There is an understandably growing outrage among the American people when they believe their elected officials are enriching their family and themselves while in office. They rightfully believe the purpose of running for office is to serve, not to fill your personal bank accounts. In fact, it was part of the undercurrent that lifted the red wave in 2016. “Drain the swamp” people shouted referring to D.C. and the sometimes unethical questionable behavior of career politicians. Turns out, one of those career politicians may be North Dakota’s own Congressman Kevin Cramer. The signs are there.
According to the Politico Morning Score, Kevin Cramer has “paid his family members more than $150,000 and received more than $200,000 in reimbursements from his campaign account.” The report went on, “FEC records show Cramer has paid his wife, Kris, nearly $140,000 since 2013. That includes $119,000 in salary, plus thousands more in mileage, per diems and other reimbursements. He’s paid Reel Love Videos, a video production company owned by one of his daughters, over $11,000. Other family members have received about $12,000, including a $327 payment for “event babysitting” to one of his daughters.”
As Cramer is under the federal guidelines since first announcing his Congressional candidacy in 2011-2012, this is alright legally. North Dakota state laws that recently changed as far as candidates using campaign contributions for personal gain do not apply to him. The question is ethical and whether or not those who think we should, “drain the swamp” are alright when one of their own has played in the mud.
Recall in 2013 when the federal government shutdown. Some in Congress refused their salary saying it wasn’t right for them to get paid when they couldn’t fulfill the basic function of government. Congressman Cramer refused to give up his salary. He took a shot at Senators Hoeven and Heitkamp who both agreed to donate their salary by saying, “If you want a Congress that’s full of millionaires and doctors’ spouses, this is a great little trick.” In the meantime, he was filling his personal piggy bank with political contributions. A “great little trick” that should raise some eyebrows to North Dakotans and potential campaign donors.
Cramer attempted to defend this questionable slush fund practice by saying he is saving taxpayer dollars. All expenses are through his campaign he claims. If that is the case, perhaps with those savings he could afford to pay his interns who do a lot of work. Cramer is the only member of our federal delegation who refuses to pay his interns.
Padding the personal piggy bank isn’t the only questionable behavior Cramer has displayed lately. In response to a Tweet from WDAY’s Mike McFeely, Cramer bragged about his partisan polling numbers from his official government Twitter account. A press release from the North Dakota Democratic-NPL is calling for an ethics probe.
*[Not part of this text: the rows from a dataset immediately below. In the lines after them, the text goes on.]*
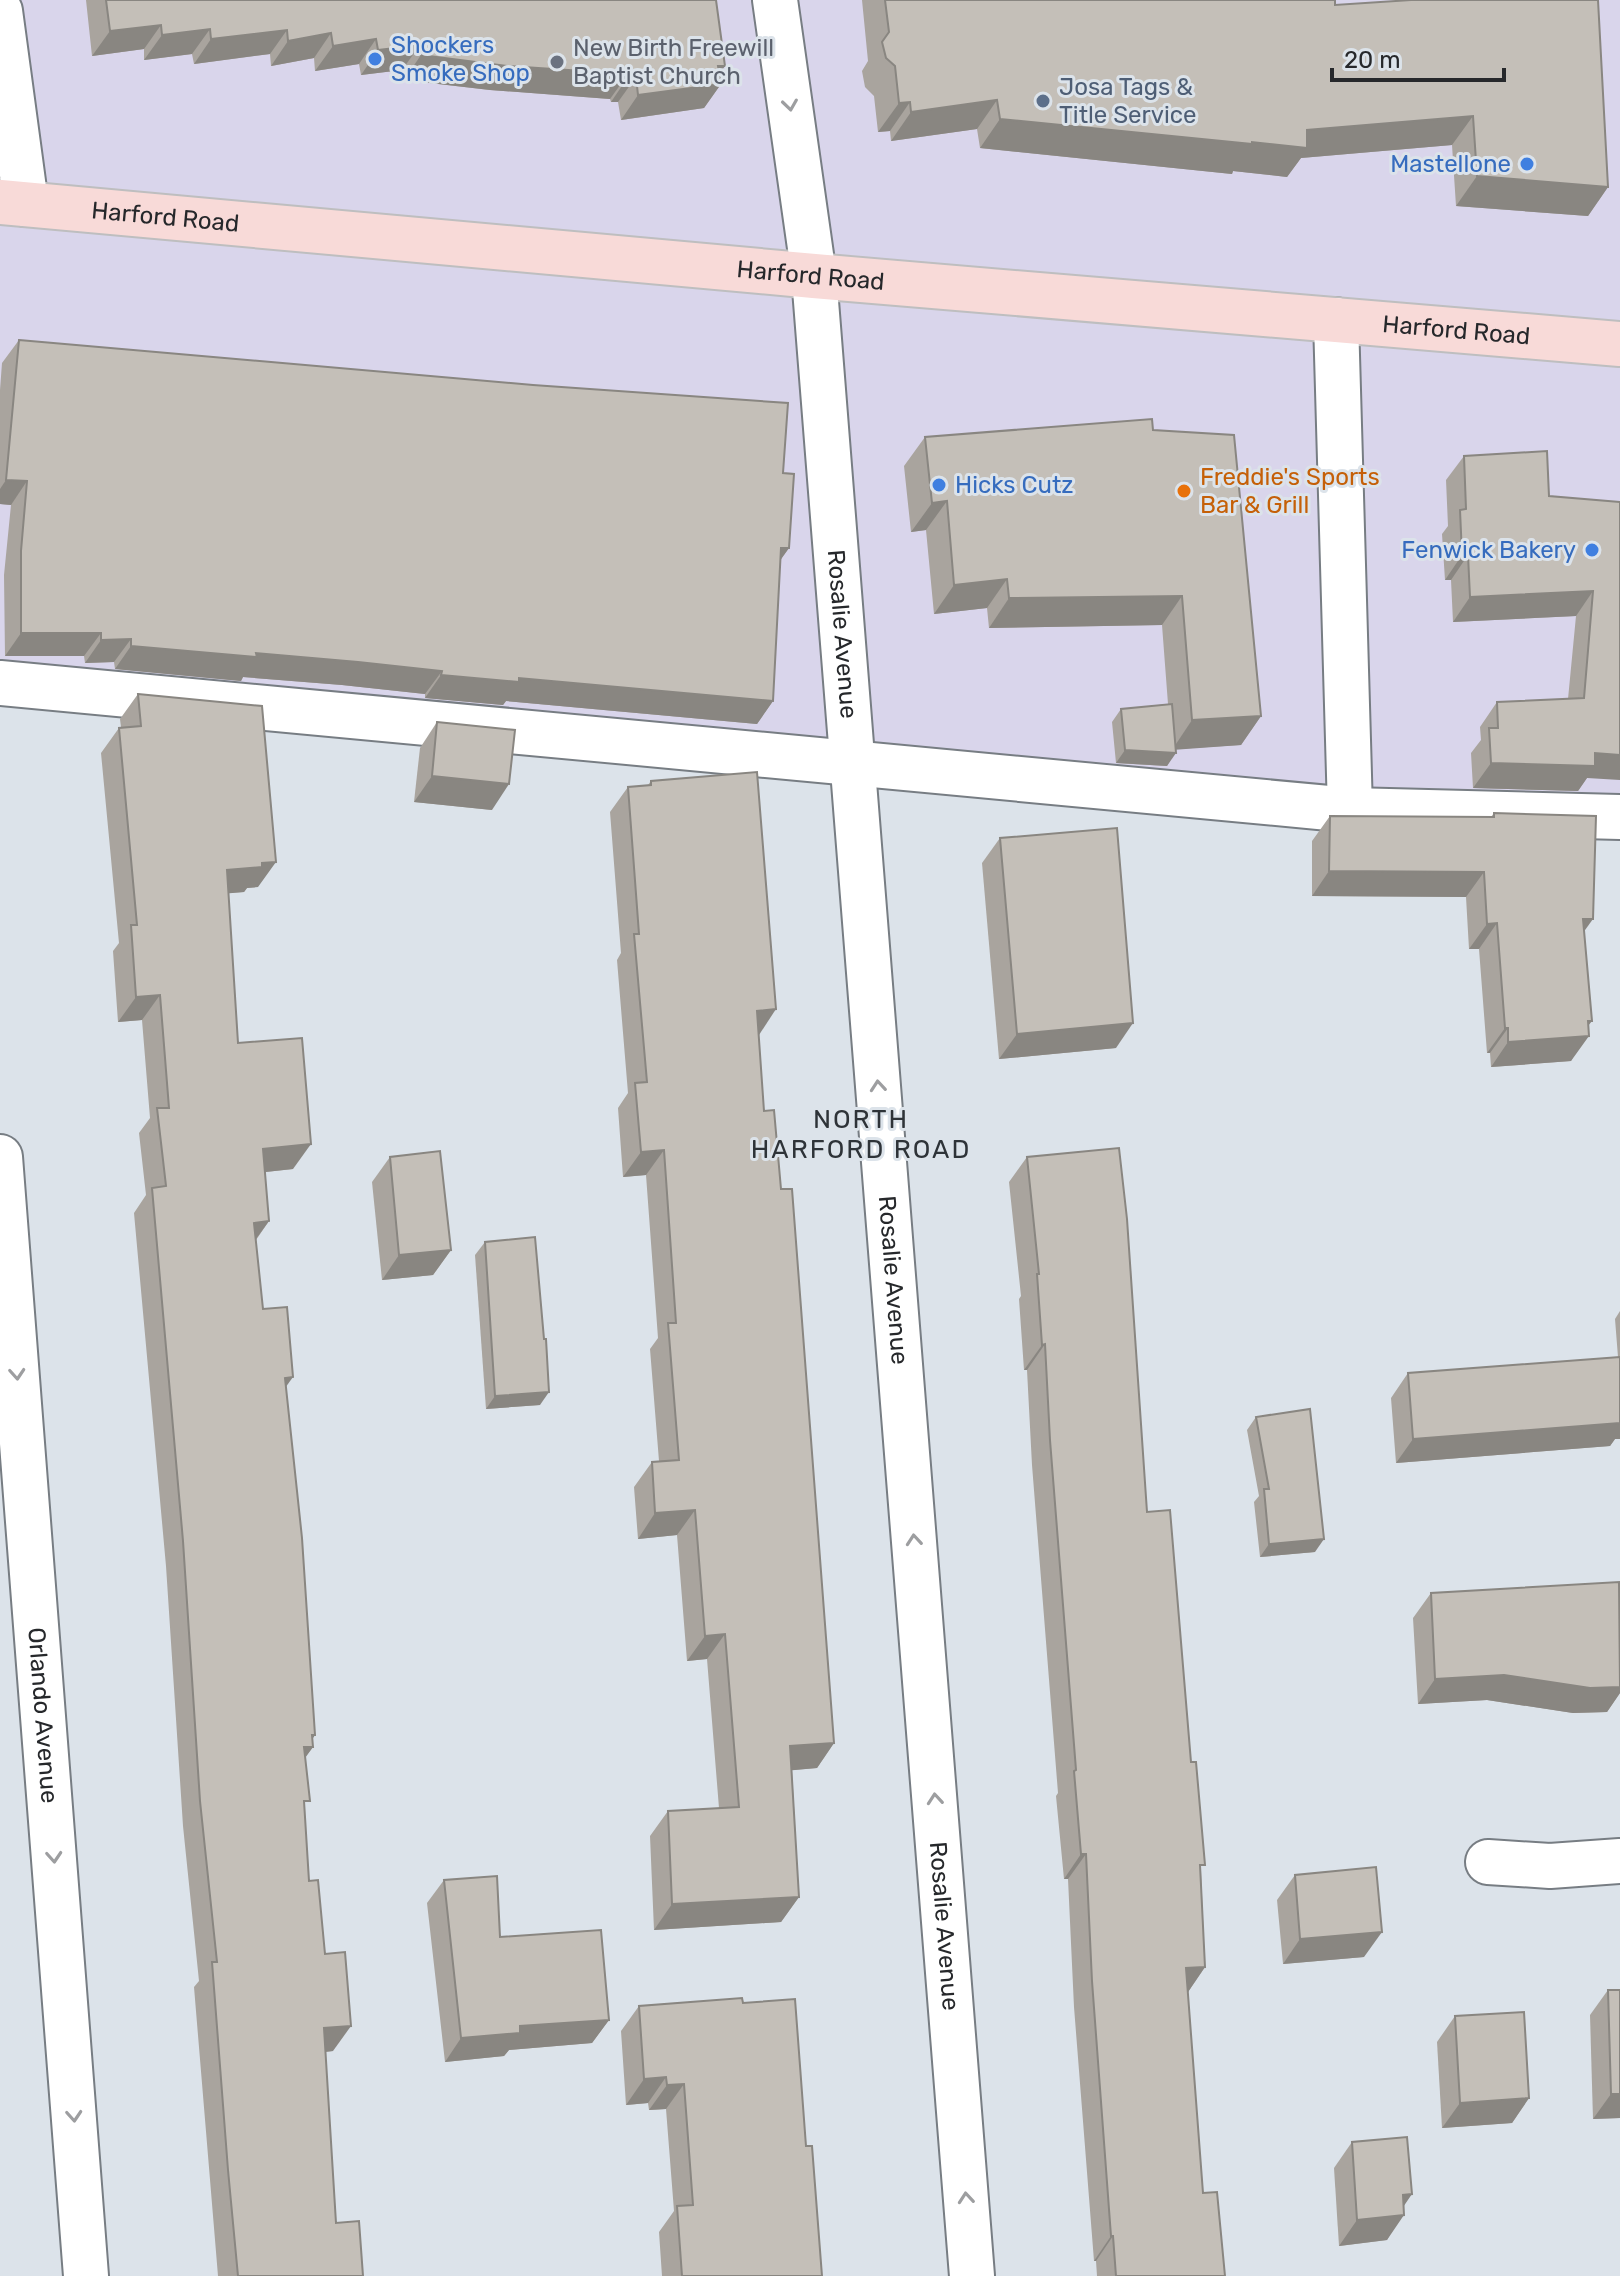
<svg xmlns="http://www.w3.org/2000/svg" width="1620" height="2276" font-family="Rubik,sans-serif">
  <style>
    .commercial { fill: #d9d5eb }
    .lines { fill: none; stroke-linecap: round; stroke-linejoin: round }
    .minor-casing { stroke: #777d83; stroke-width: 48 }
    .major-casing { stroke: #bebebf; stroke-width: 48 }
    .minor { stroke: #fff; stroke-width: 44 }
    .major { stroke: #f8dad8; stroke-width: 44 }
    .wall { fill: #a9a49e }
    .shaded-wall { fill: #898681 }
    .building { fill: #c4bfb8; stroke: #898681; stroke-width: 2 }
    .oneway { stroke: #9d9ea0 }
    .shop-dot { fill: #3f7fe0; stroke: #dce3ea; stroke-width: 3 }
    .worship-dot { fill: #6b7280; stroke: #dce3ea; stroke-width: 3 }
    .service-dot { fill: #5c6f8a; stroke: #dce3ea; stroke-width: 3 }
    .food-dot { fill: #e8710a; stroke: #dce3ea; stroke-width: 3 }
    .labels { text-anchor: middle; stroke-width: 6; stroke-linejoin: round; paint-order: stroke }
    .shop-label { font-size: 24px; fill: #366cbe; stroke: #dce3ea; text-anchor: start }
    .worship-label { font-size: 24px; fill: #5b616d; stroke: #dce3ea; text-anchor: start }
    .service-label { font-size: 24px; fill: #4e5e75; stroke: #dce3ea; text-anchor: start }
    .street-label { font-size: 24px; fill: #26282b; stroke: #dce3ea }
    .food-label { font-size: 24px; fill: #c56008; stroke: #dce3ea; text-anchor: start }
    .neighbourhood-label { font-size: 26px; letter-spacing: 2px; fill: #2e3338; stroke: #dce3ea }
  </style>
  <rect width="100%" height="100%" fill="#dce3ea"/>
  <!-- commercial -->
  <path class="commercial" d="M0 0H1620V822L0 699Z"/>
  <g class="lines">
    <!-- minor casing -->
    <g class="minor-casing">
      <g id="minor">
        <path id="s1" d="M775 0 814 276 972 2276"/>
        <path d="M0 11 26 204"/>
        <path d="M1336 320 1350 810"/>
        <path d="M0 683 1350 810 1620 817"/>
        <path id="s2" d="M0 1157 86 2276"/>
        <path d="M1488 1862 1550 1866 1620 1861"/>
      </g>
    </g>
    <!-- major casing -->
    <g class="major-casing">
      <g id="major">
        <path id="s3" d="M0 202 814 276 1620 344"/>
      </g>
    </g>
    <!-- minor -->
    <use href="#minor" class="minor"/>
    <!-- major -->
    <use href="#major" class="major"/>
  </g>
  <!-- wall -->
  <g class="wall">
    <path d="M86 0H716L720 74 721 84 704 108 621 120 618 102H611L610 99 490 90 404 80 402 70 361 75 359 64 315 71 314 58 271 66 270 54 194 64 192 54 144 60V49L92 56Z"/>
    <path d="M862 0H1335V5L1608 187 1588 216 1456 206 1452 145 1301 158 1287 177 1233 171 1232 174 980 148 977 129 891 141 890 131 878 132 874 96 865 87 862 71 868 61Z"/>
    <path d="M19 340 783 473 789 548 780 560 773 701 757 724 506 701 503 705 425 698V694L342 685 243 677 241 681 115 669 114 662 85 663 84 656H5L4 575 11 505 0 504V390L2 363Z"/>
    <path d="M1153 430 1261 716 1241 745 1176 749 1167 766 1116 763 1112 722 1121 709 1168 704 1162 625 989 628 987 608 934 614 926 530 911 532 904 466 925 437Z"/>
    <path d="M1464 456 1549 496 1620 502 1587 778 1578 791 1473 788 1471 753 1481 740 1480 727 1497 702 1568 699 1576 616 1453 622 1451 580H1445L1442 534 1448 526 1446 480Z"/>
    <path d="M138 694 258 887 247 888 244 892 228 893 238 1043 293 1169 265 1172 269 1221 256 1240 263 1309 286 1386 315 1735 312 1739 313 1747 305 1757 304 1809 309 1881 333 2051 325 2052 336 2223 363 2276H218L194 1987 199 1981 183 1826 166 1566 134 1213 146 1195 139 1133 150 1118 142 1020 118 1022 113 951 119 943 101 753 119 728 121 727 120 719Z"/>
    <path d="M437 722 492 810 414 802 420 748Z"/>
    <path d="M651 781 758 1035 764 1111 781 1189 834 1743 817 1768 792 1770 799 1897 781 1922 654 1930 650 1836 668 1811 719 1808 707 1659 687 1661 677 1535 638 1539 634 1487 652 1462 659 1461 650 1349 658 1338 646 1175 623 1177 618 1108 628 1093 617 960 621 953 610 812 628 787 648 785Z"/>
    <path d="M1494 813 1584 931 1588 1025 1571 1061 1491 1067 1490 1053H1487L1479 949H1469L1466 897 1312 896V841L1330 816 1491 817Z"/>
    <path d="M1000 838 1116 1048 999 1059 982 863Z"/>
    <path d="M390 1157 451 1250 433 1275 382 1280 372 1182Z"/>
    <path d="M1027 1157 1147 1512 1201 1871 1205 1967 1188 1992 1203 2193 1225 2276H1097L1096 2261H1094L1074 2007 1068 1879H1064L1056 1796 1058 1793 1032 1465 1027 1370H1024L1019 1299 1021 1296 1009 1182Z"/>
    <path d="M485 1242 540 1405 486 1409 475 1255Z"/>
    <path d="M1620 1311V1439H1615L1610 1446 1396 1463 1391 1398 1408 1373 1618 1357 1615 1319Z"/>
    <path d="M1256 1417 1315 1552 1260 1557 1254 1502 1259 1496 1247 1430Z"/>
    <path d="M1431 1593 1620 1596V1693L1607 1712 1573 1713 1487 1700 1418 1704 1413 1618Z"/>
    <path d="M1295 1875 1364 1957 1283 1964 1277 1900Z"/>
    <path d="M444 1880 500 1937 609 2020 592 2043 509 2050 504 2056 445 2062 427 1903Z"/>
    <path d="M1608 1990 1620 2118 1593 2119 1590 2015Z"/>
    <path d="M743 2003 806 2146 822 2276H662L659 2232 674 2211 666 2109 649 2110 648 2103 626 2105 621 2031 639 2006Z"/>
    <path d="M1455 2016 1529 2098 1512 2123 1442 2128 1437 2042Z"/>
    <path d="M1352 2142 1404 2206 1387 2240 1339 2246 1334 2168Z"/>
  </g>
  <!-- shaded-wall -->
  <g class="shaded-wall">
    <path d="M161 25 144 49 92 56 110 31Z"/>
    <path d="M210 29 192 54 144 60 162 35Z"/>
    <path d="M287 30 270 54 194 64 211 39Z"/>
    <path d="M331 33 314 58 271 66 288 41Z"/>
    <path d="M376 39 359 64 315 71 333 46Z"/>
    <path d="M420 45 402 70 361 75 378 50Z"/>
    <path d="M421 55 628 74 610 99 490 90 404 80Z"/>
    <path d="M718 66H725L712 85 721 84 704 108 621 120 638 95Z"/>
    <path d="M628 77H636L618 102H611Z"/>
    <path d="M997 100 977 129 891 141 911 112Z"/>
    <path d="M910 102 890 131 878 132 899 103Z"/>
    <path d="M1473 116 1452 145 1301 158 1287 177 1233 171 1232 174 980 148 1000 119 1307 130Z"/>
    <path d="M1477 176 1608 187 1588 216 1456 206Z"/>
    <path d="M6 480 27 481 11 505 0 504V489Z"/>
    <path d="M947 501 926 530 911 532 932 503Z"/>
    <path d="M781 548H789L772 572Z"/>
    <path d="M1462 555H1468L1451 580H1445Z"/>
    <path d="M1007 579 987 608 934 614 954 585Z"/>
    <path d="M1593 591 1576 616 1453 622 1470 597Z"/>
    <path d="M1182 596 1162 625 989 628 1009 598Z"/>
    <path d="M21 633H101L84 656H5Z"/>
    <path d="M131 639 114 662 85 663 101 640Z"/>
    <path d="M131 646 256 653 358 662 442 671 425 694 342 685 243 677 241 681 115 669Z"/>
    <path d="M441 675 519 678 773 701 757 724 506 701 503 705 425 698Z"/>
    <path d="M1261 716 1241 745 1172 750 1192 720Z"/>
    <path d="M1125 750 1176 753 1167 766 1116 763Z"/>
    <path d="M1595 753 1620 755V780L1587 778 1578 791 1473 788 1491 763Z"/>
    <path d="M432 776 509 784 492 810 414 802Z"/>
    <path d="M276 862 258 887 247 888 244 892 209 895 227 870 262 863Z"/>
    <path d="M1329 871 1484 872 1466 897 1312 896Z"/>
    <path d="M1583 919H1593L1575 944Z"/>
    <path d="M1497 923 1479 949H1469L1487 924Z"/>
    <path d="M160 995 142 1020 118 1022 136 997Z"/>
    <path d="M776 1009 759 1035 757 1011Z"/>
    <path d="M1588 1021H1592L1580 1036H1589L1571 1061 1491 1067 1508 1042Z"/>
    <path d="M1133 1023 1116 1048 999 1059 1017 1034Z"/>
    <path d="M1505 1028H1508L1490 1053H1487Z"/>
    <path d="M311 1144 293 1169 246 1174 263 1149Z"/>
    <path d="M664 1150 646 1175 623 1177 641 1152Z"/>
    <path d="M269 1221 251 1246 254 1223Z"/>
    <path d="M451 1250 433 1275 382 1280 399 1255Z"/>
    <path d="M1045 1344 1027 1370H1024L1042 1345Z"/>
    <path d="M293 1377 275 1402 285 1378Z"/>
    <path d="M549 1392 540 1405 486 1409 495 1396Z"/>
    <path d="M1620 1423V1439H1615L1610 1446 1396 1463 1413 1439Z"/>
    <path d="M695 1510 677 1535 638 1539 655 1513Z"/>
    <path d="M1324 1539 1315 1552 1260 1557 1269 1544Z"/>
    <path d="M725 1634 707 1659 687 1661 705 1636Z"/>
    <path d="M1504 1675 1620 1687V1693L1607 1712 1573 1713 1487 1700 1418 1704 1435 1679Z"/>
    <path d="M312 1735H315L307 1747H313L295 1772H287Z"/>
    <path d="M834 1743 817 1768 773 1772 790 1746Z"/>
    <path d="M1081 1854H1086L1068 1879H1064Z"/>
    <path d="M799 1897 781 1922 654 1930 672 1904Z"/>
    <path d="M1382 1932 1364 1957 1283 1964 1300 1939Z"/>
    <path d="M1205 1967 1188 1992 1186 1968Z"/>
    <path d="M609 2020 592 2043 509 2050 504 2056 445 2062 461 2038 520 2026Z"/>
    <path d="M351 2026 333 2051 306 2054 324 2028Z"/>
    <path d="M666 2077 648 2103 626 2105 644 2079Z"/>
    <path d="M684 2084 666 2109 649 2110 667 2085Z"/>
    <path d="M1611 2094H1620V2118L1593 2119Z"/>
    <path d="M1529 2098 1512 2123 1442 2128 1460 2103Z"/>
    <path d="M1412 2194 1397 2216 1404 2215 1387 2240 1339 2246 1357 2220 1403 2195Z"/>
    <path d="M1111 2236H1113L1096 2261H1094Z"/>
  </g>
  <!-- building -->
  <g class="building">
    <path d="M106 0H716L725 66H718L721 84 638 95 636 77H628V74L507 66 421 55 420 45 378 50 376 39 333 46 331 33 288 41 287 30 211 39 210 29 162 35 161 25 110 31Z"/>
    <path d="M885 0H1335V5L1411 0H1598L1608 187 1477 176 1473 116 1307 130V148L1252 142V144L1000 119 997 100 911 112 910 102 899 103 895 66 886 58 882 42 889 32Z"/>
    <path d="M19 340 533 385 788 403 783 473 794 474 789 548H781L773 701 519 678V682L441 675 442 671 358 662 256 653 257 657 131 646V639L101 640V633H21V551L27 481 6 480Z"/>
    <path d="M1152 419 1153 430 1234 435 1261 716 1192 720 1182 596 1009 598 1007 579 954 585 947 501 932 503 925 437Z"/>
    <path d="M1547 451 1549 496 1620 502V755L1595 753V766L1491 763 1489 728H1498L1497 702 1584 698 1593 591 1470 597 1468 555H1462L1460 510 1466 509 1464 456Z"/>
    <path d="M138 694 262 706 276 862 262 863V867L227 870 238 1043 302 1038 311 1144 263 1149 269 1221 254 1223 263 1309 287 1307 293 1377 285 1378 302 1538 315 1735H312L313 1747H304L310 1801H304L309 1881 318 1880 325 1954 345 1952 351 2026 324 2028 336 2223 359 2221 363 2276H238L228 2170 212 1962H217L200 1801 183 1541 152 1188 166 1186 157 1108H169L160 995 136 997 131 925H137L119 728 141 726Z"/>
    <path d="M1172 704 1176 753 1125 750 1121 709Z"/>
    <path d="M437 722 515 730 509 784 432 776Z"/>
    <path d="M757 772 776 1009 757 1011 764 1111 774 1110 781 1189H792L834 1743 790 1746 799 1897 672 1904 668 1811 739 1807 725 1634 705 1636 695 1510 655 1513 652 1462 679 1460 668 1323H676L664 1150 641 1152 635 1083 647 1082 634 934H639L628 787 651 785V781Z"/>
    <path d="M1494 813 1596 816 1593 919H1583L1592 1021H1588L1589 1036 1508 1042V1028H1505L1497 923 1487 924 1484 872 1329 871 1330 816 1494 817Z"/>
    <path d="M1117 828 1133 1023 1017 1034 1000 838Z"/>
    <path d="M1119 1148 1127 1219 1147 1512 1170 1510 1191 1762H1196L1205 1865H1200L1205 1967 1186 1968 1203 2193 1217 2192 1225 2276H1116L1113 2236H1111L1092 1981 1086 1854H1081L1074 1771 1076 1770 1050 1440 1045 1344 1042 1345 1037 1274H1039L1027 1157Z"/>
    <path d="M440 1151 451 1250 399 1255 390 1157Z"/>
    <path d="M535 1237 544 1339H546L549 1392 495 1396 485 1242Z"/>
    <path d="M1620 1357V1423L1413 1439 1408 1373Z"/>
    <path d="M1310 1409 1324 1539 1269 1544 1264 1489H1269L1256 1417Z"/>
    <path d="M1619 1582 1620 1687 1590 1688 1504 1675 1435 1679 1431 1593Z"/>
    <path d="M1376 1867 1382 1932 1300 1939 1295 1875Z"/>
    <path d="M497 1876 500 1937 601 1930 609 2020 520 2026V2033L461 2038 444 1880Z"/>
    <path d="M1608 1990H1620V2094H1611Z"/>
    <path d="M742 1998 743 2003 795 1999 806 2146H812L822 2276H682L677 2206 693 2205 684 2084 667 2085 666 2077 644 2079 639 2006Z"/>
    <path d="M1524 2012 1529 2098 1460 2103 1455 2016Z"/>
    <path d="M1407 2137 1412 2194 1403 2195 1404 2215 1357 2220 1352 2142Z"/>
  </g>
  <!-- one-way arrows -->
  <defs><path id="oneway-chevron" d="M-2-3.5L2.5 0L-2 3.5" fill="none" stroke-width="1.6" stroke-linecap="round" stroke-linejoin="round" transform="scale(2)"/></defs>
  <g class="oneway">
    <use href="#oneway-chevron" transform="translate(790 105) rotate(82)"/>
    <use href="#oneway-chevron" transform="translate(878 1086) rotate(-95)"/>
    <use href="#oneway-chevron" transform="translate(17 1374) rotate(86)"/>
    <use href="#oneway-chevron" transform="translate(914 1540) rotate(-95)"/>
    <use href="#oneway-chevron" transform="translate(935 1799) rotate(-95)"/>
    <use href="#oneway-chevron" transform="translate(54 1857) rotate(86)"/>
    <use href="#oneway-chevron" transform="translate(74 2116) rotate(86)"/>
    <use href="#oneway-chevron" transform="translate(966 2198) rotate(-95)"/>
  </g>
  <!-- markers -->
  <g class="shop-dot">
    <circle cx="375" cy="59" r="8"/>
    <circle cx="1527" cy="164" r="8"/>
    <circle cx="939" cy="485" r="8"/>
    <circle cx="1592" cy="550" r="8"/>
  </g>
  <circle class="worship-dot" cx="557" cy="62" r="8"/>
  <circle class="service-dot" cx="1043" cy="101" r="8"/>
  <circle class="food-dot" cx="1184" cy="491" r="8"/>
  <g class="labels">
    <!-- shop labels -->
    <g class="shop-label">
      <text x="391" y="53">Shockers<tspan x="391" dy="28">Smoke Shop</tspan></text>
      <text x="1511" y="172" text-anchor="end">Mastellone</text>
      <text x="955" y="493">Hicks Cutz</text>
      <text x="1576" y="558" text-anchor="end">Fenwick Bakery</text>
    </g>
    <!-- worship labels -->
    <g class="worship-label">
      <text x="573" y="56">New Birth Freewill<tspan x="573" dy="28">Baptist Church</tspan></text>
    </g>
    <!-- service labels -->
    <g class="service-label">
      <text x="1059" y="95">Josa Tags &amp;<tspan x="1059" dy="28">Title Service</tspan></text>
    </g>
    <!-- street labels -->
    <g class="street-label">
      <text dy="8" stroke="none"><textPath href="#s3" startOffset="166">Harford Road</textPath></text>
      <text dy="8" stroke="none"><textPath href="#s3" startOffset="814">Harford Road</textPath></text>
      <text dy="8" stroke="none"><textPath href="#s3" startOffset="1462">Harford Road</textPath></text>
      <text dy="8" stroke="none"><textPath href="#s1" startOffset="638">Rosalie Avenue</textPath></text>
      <text dy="8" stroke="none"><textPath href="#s1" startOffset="1286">Rosalie Avenue</textPath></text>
      <text dy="8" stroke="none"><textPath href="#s2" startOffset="560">Orlando Avenue</textPath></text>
      <text dy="8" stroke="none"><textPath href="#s1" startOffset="1934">Rosalie Avenue</textPath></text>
    </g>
    <!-- food labels -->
    <g class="food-label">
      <text x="1200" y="485">Freddie's Sports<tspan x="1200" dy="28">Bar &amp; Grill</tspan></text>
    </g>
    <!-- neighbourhood labels -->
    <g class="neighbourhood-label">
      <text x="861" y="1128">NORTH<tspan x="861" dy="30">HARFORD ROAD</tspan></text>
    </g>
  </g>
  <!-- scale -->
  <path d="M1332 68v12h172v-12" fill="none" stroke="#26282b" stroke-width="4"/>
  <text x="1344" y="68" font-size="24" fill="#26282b" stroke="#dce3ea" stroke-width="6" paint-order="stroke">20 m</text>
</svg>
— Rep. Kevin Cramer (@RepKevinCramer) December 30, 2017
I’d like to point out this isn’t the first instance of Cramer using government property for political reasons. In his 2014 race against State Senator George Sinner, Cramer used the North Dakota Veteran’s Cemetery as the backdrop of a campaign ad. The ad had many worried the cemetery would lose their funding due to the stunt. Though he was forced to take down the ad, Cramer never apologized for using veteran’s headstones as political props.
I bring this forward because it shows a troubling trend. Personally enriching himself and his family with political donations while in office, using official government accounts and property for his partisan political advantage, coupled with multiple political jobs makes Kevin Cramer the very definition of a “career politician.” To truly “drain the swamp” we need to establish a set of standards worthy of election and behavior in office and remove those who have taken advantage of the system’s lax rules.